I hope by now you see where this is heading.  There are simply too many moving parts being involved in software testing.  As a result of that, estimating the actual time becomes almost a guess work.

Oh by the way, how do we actually know that once testing has signed off, testing is truly complete?  What about the quality level of the software?  Everybody that I have worked with, both past and present, all said pretty much the same thing -- everybody wants high quality software.  But how on earth does one go about measuring quality?  (The topic of quality measurement is probably worth its own separate blog post.  Hopefully, some other time.)

There are probably a few things that the tester can do to figure out the quality level -- determine test coverage, look at test execution pass/fail rate, bug report, customer complaints, etc.  However, these are not absolute measuring units.  One good example, having high test coverage does not mean the software quality is high.  What if we have every possible testcases which cover all UI operations, but the customers think that the UI is not intuitive. 

As you can see, measuring software quality is really non-deterministic.


Okay, enough with the ranting.  Now, let's think about what can a tester do to obtain a better estimate. 

I am a big believer in using historical data, derive some conclusion from that statistics, and apply that knowledge learnt to the current project.  We can easily start tracking past estimates on all project being worked on and compare that against actual time taken.  Using this very basic form of math, we can develop a trend and see whether how accurate we were.  If we are, we can find out reasons which contribute to the accuracy.  If we are not accurate, then we can find out what areas to improve.

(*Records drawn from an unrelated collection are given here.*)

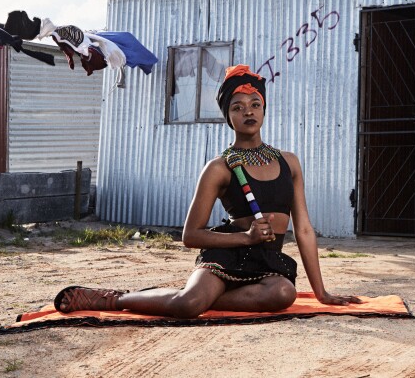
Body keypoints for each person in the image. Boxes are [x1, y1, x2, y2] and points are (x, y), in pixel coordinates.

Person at [54, 65, 361, 318]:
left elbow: (304, 229)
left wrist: (322, 293)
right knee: (187, 306)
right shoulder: (220, 167)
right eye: (237, 107)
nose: (248, 112)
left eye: (256, 104)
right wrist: (246, 238)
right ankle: (115, 299)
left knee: (284, 293)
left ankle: (199, 297)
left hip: (267, 261)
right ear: (228, 116)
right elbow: (191, 235)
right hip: (226, 256)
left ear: (264, 109)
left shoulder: (289, 162)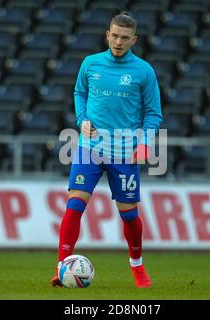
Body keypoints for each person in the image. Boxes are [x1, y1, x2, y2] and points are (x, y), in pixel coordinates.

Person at [51, 11, 162, 288]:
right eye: (114, 36)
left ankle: (136, 265)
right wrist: (82, 120)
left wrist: (146, 142)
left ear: (134, 40)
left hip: (125, 152)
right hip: (90, 147)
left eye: (125, 38)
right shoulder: (90, 64)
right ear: (107, 35)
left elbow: (153, 113)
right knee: (75, 203)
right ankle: (62, 266)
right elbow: (79, 93)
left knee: (130, 215)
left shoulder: (144, 71)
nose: (118, 42)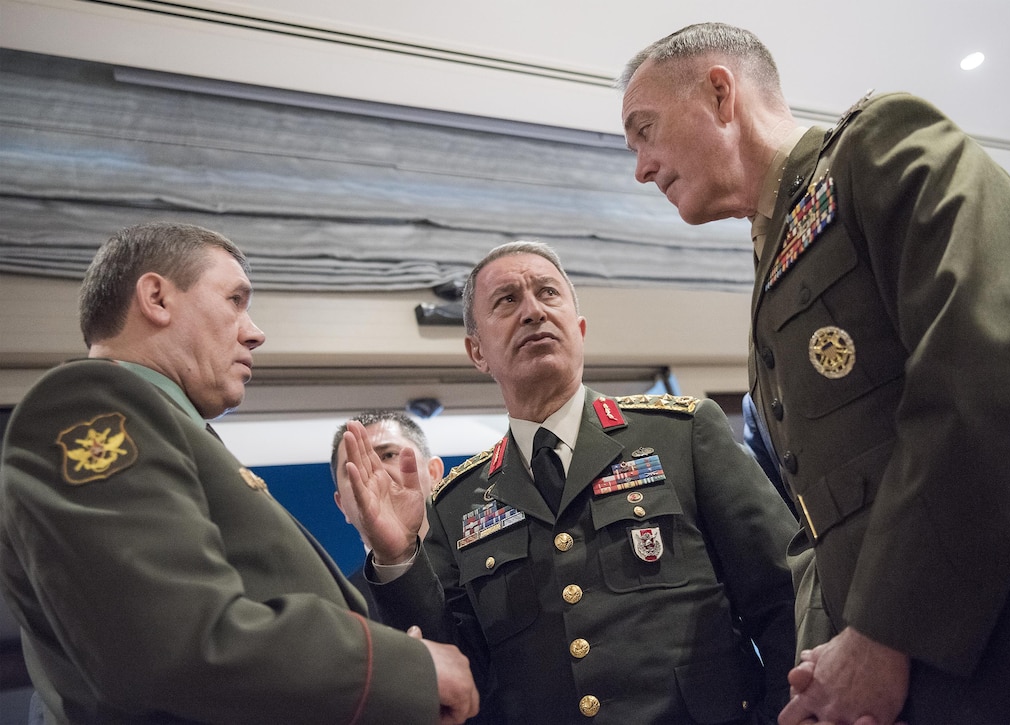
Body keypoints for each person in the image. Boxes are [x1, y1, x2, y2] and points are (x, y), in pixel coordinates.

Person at [619, 22, 1010, 725]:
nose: (640, 167)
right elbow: (817, 521)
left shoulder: (878, 145)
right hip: (907, 677)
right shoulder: (774, 260)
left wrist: (883, 634)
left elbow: (992, 370)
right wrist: (827, 666)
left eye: (644, 131)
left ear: (720, 93)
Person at [0, 222, 478, 724]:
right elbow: (173, 643)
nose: (255, 331)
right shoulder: (88, 404)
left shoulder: (171, 429)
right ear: (157, 297)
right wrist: (405, 670)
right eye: (235, 300)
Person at [340, 240, 799, 723]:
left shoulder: (681, 435)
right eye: (507, 301)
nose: (533, 311)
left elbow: (786, 594)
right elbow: (455, 674)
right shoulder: (456, 505)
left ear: (579, 330)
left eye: (548, 293)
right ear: (477, 352)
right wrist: (397, 556)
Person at [330, 410, 445, 618]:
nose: (375, 474)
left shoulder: (482, 570)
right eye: (354, 466)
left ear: (434, 473)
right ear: (342, 506)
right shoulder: (338, 613)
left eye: (389, 455)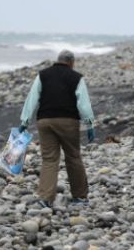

One great example of usage statistics is baseball.  Ball players and coaches use statistics and probability quite successfully to determine match up between a pitcher and a hitter.  A pitcher ERA, batting average, slugging percentage, strike out rate, and other stats are all constantly being monitored to find an upper edge. 

If baseball can have great success with statistics, then I definitely think software testing field can definitely and easily adapt that as well.